A canary needs much greater amounts of oxygen than other animals. In order to fly to heights that would make people altitude sick, birds require immense quantities of oxygen so their anatomy allows them to take in oxygen as they inhale and again as they exhale. Because of the extra air intake and small frame, the poisonous gas will effect it very quickly and give enough warning for the miners to evacuate.
But the canary wasn’t just a warning signal, its cheerful whistle broke up the darkness and monotony of the miner’s day. They would whistle along with the bird and bring music and joy into their otherwise bleak underground experience.
This all came flooding back to me this week when I read a quote from Andrew Denton, “Laughter is the canary in the coal mine of any relationship”. What a beautiful and telling image.
I wonder if there is any greater joy than spending time with people who knows how to laugh. There are few things that feel so great as a good belly laugh, to laugh till you cry, till your chest hurts and your tummy aches and all your stress evaporates. To share that with someone else is healing and life-giving.

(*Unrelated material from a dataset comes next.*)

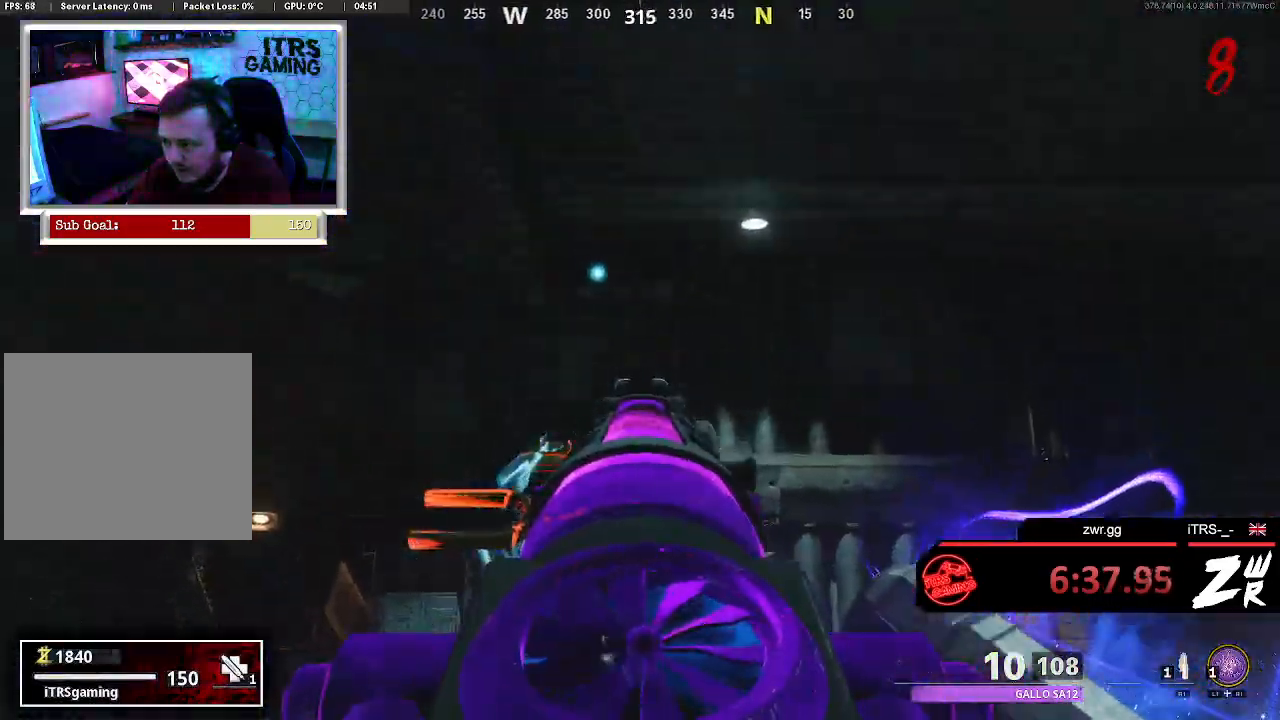
{"buttons": ["L2"], "left_stick": "center", "right_stick": "center", "events": [[100, "right_stick", "up-left"], [200, "right_stick", "up"], [467, "right_stick", "center"]]}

That’s another memory I treasure of my grandfather, he had the most hearty, joyous laugh. I would sit on his lap as a small child and listen to his stories, to his glorious voice as he sang me Welsh ditties and laugh with him as he caught me up in his enthusiasm for life.
How does one maintain that joie de vie day after day in the darkness of the pit? I’ve descended into one of those coal mines and it is the darkest place I have ever encountered. And yet those miners were a jolly lot.
My grandfather taught me so much about life. He lived very simply, didn't have a lot of what this world now considered necessary but he was content and had a zest for life, he was always whistling or singing, and laughter almost seemed his language. He had a jovial heart and he loved well.
His life had been harsh, losing two daughters in infancy and a son in war, yet he was never bitter or in anyway defined by the scars of life. He was a man who knew the depths of darkness in ways few of us will and yet he found a way to live light and hold it out for others.